• Text segment:
····················

Monogram’s classic P-47D has remained unchanged since it was first introduced in 1967. With a little work, it can still take a place of pride on the display shelf.

With the basic shape of the P-47 complete, it’s time for paint. The 56th Fighter Group began painting its fighters in camouflage colors in May 1944. Using existing Royal Air Force supplies, the unit began preparing for operations over France. Camouflage patterns were left up to the individual units, and a variety of styles resulted. The 61st Fighter Squadron Commander, Colonel Francis “Gabby” Gabreski, had many of his squadron’s fighters painted in what he called a “Luftwaffe” style. The more random and mottled paint scheme was similar to what they had seen on their German adversaries’ airplanes. Upper surfaces were medium sea gray and dark green, while the underside of the big fighter remained a natural metal. 

Gabreski’s Final Mount

Our model sports the markings of the P-47D flown by Colonel Gabreski on a July 20, 1944, ground-attack mission. During a strafing run at a Luftwaffe airfield, Gabreski made “one last pass” that was just low enough to clip the ground, damaging the fighter enough that he had to crash-land in a farmer’s field. Captured, he spent the rest of the war as a POW.

····················

• Dataset:
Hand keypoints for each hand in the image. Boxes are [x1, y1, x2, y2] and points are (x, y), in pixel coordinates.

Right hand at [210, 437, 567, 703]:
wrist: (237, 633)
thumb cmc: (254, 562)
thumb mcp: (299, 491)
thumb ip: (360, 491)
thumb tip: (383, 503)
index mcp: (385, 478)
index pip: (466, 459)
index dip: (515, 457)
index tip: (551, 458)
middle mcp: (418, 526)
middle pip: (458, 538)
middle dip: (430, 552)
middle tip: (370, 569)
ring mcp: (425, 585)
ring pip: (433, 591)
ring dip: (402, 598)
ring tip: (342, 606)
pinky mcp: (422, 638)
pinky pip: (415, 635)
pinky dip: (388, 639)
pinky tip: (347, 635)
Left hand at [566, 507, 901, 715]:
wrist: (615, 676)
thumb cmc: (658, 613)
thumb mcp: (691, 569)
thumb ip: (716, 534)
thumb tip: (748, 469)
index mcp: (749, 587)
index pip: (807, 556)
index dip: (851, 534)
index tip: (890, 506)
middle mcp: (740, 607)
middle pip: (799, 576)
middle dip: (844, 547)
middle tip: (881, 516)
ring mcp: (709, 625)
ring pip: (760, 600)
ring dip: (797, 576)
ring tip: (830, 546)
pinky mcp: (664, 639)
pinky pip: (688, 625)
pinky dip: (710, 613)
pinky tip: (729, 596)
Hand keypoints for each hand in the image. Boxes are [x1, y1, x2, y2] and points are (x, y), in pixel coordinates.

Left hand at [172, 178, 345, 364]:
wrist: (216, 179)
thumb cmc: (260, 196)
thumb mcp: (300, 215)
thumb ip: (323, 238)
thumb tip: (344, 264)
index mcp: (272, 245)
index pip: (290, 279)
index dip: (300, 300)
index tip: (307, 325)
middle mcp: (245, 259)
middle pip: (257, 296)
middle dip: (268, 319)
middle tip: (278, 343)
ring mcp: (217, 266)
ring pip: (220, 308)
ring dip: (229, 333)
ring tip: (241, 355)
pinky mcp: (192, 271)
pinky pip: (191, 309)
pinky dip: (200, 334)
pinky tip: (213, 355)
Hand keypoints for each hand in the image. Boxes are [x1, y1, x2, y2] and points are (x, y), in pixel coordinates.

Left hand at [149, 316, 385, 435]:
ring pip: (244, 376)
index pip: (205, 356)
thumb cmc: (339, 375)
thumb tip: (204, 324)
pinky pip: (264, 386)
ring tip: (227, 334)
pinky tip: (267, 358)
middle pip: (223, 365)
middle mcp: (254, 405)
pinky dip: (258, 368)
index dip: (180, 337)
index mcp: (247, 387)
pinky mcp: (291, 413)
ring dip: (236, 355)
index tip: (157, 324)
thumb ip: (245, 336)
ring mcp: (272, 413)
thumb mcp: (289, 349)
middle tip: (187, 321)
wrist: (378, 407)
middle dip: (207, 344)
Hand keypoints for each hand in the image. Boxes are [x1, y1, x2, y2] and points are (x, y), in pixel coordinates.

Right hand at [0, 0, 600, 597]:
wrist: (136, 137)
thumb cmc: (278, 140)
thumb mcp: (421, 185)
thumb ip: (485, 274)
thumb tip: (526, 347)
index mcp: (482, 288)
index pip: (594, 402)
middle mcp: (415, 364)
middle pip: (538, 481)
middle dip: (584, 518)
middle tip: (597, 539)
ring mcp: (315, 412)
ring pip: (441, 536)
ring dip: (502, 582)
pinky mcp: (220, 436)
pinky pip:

····················

• Directions for this task: Continue the article on building Monogram's P-47D model, starting after its final sentence.

• Expected answer:
Gabreski”s P-47 Thunderbolt after its last landing with Luftwaffe officers on the wing, July 20, 1944. Gabreski was strafing targets over an enemy airfield when his low flying aircraft’s propeller struck the ground causing damage to the engine and resulting in the forced landing. (National Archives)

This version of Monogram’s classic came with a set of Gabby’s markings, but the decals were showing their age (the kit is 46 years old!). The better choice is an aftermarket set. Techmod, a specialty decal company from Poland, produces a number of well-researched markings sets for a number of famous Polish aces. Set 48006 has markings for Gabreski’s last mount. 

With the decals on the model, spray a coat of flat clear varnish and set it aside. Complete the landing gear and the specially designed 200-gallon external fuel tank. This larger oval-shaped tank gave the P-47 longer “legs” and still had adequate ground clearance.

Attach the landing gear, propeller and clear two-piece bubble canopy and Gabby’s P-47D “Jug” is ready for the display shelf.